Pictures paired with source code
────────────────

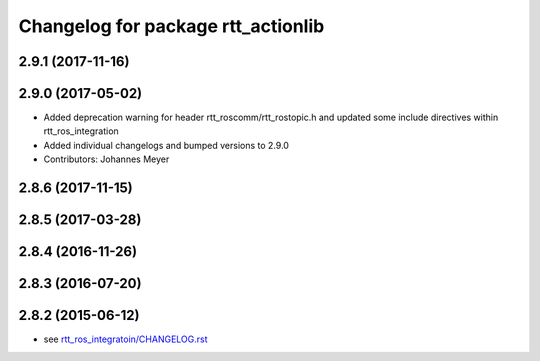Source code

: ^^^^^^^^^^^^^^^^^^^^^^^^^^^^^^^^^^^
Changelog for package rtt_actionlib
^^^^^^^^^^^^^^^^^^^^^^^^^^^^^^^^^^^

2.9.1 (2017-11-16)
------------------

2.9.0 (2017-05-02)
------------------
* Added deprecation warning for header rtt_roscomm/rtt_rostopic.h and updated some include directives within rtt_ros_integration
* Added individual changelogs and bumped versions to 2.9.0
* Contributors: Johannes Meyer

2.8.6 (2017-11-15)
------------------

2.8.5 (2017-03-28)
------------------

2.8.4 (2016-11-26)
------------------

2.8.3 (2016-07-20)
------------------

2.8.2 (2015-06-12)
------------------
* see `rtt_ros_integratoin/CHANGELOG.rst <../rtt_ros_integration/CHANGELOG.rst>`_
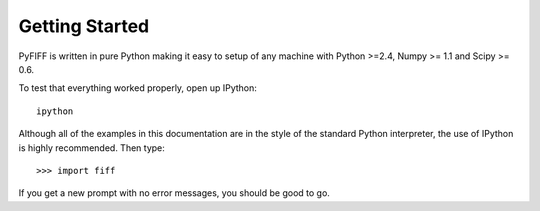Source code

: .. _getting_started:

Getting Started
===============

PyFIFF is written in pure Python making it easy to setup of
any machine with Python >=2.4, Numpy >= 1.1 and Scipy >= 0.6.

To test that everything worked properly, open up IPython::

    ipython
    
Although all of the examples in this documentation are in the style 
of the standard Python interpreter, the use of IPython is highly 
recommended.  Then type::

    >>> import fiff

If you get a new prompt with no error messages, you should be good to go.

────────────────

* _EXERCISE BRIEF_:
Repeat the records above exactly, without pictures.

* _SOLUTION TO THIS PROBLEM_:
Source code

: ^^^^^^^^^^^^^^^^^^^^^^^^^^^^^^^^^^^
Changelog for package rtt_actionlib
^^^^^^^^^^^^^^^^^^^^^^^^^^^^^^^^^^^

2.9.1 (2017-11-16)
------------------

2.9.0 (2017-05-02)
------------------
* Added deprecation warning for header rtt_roscomm/rtt_rostopic.h and updated some include directives within rtt_ros_integration
* Added individual changelogs and bumped versions to 2.9.0
* Contributors: Johannes Meyer

2.8.6 (2017-11-15)
------------------

2.8.5 (2017-03-28)
------------------

2.8.4 (2016-11-26)
------------------

2.8.3 (2016-07-20)
------------------

2.8.2 (2015-06-12)
------------------
* see `rtt_ros_integratoin/CHANGELOG.rst <../rtt_ros_integration/CHANGELOG.rst>`_
Source code

: .. _getting_started:

Getting Started
===============

PyFIFF is written in pure Python making it easy to setup of
any machine with Python >=2.4, Numpy >= 1.1 and Scipy >= 0.6.

To test that everything worked properly, open up IPython::

    ipython
    
Although all of the examples in this documentation are in the style 
of the standard Python interpreter, the use of IPython is highly 
recommended.  Then type::

    >>> import fiff

If you get a new prompt with no error messages, you should be good to go.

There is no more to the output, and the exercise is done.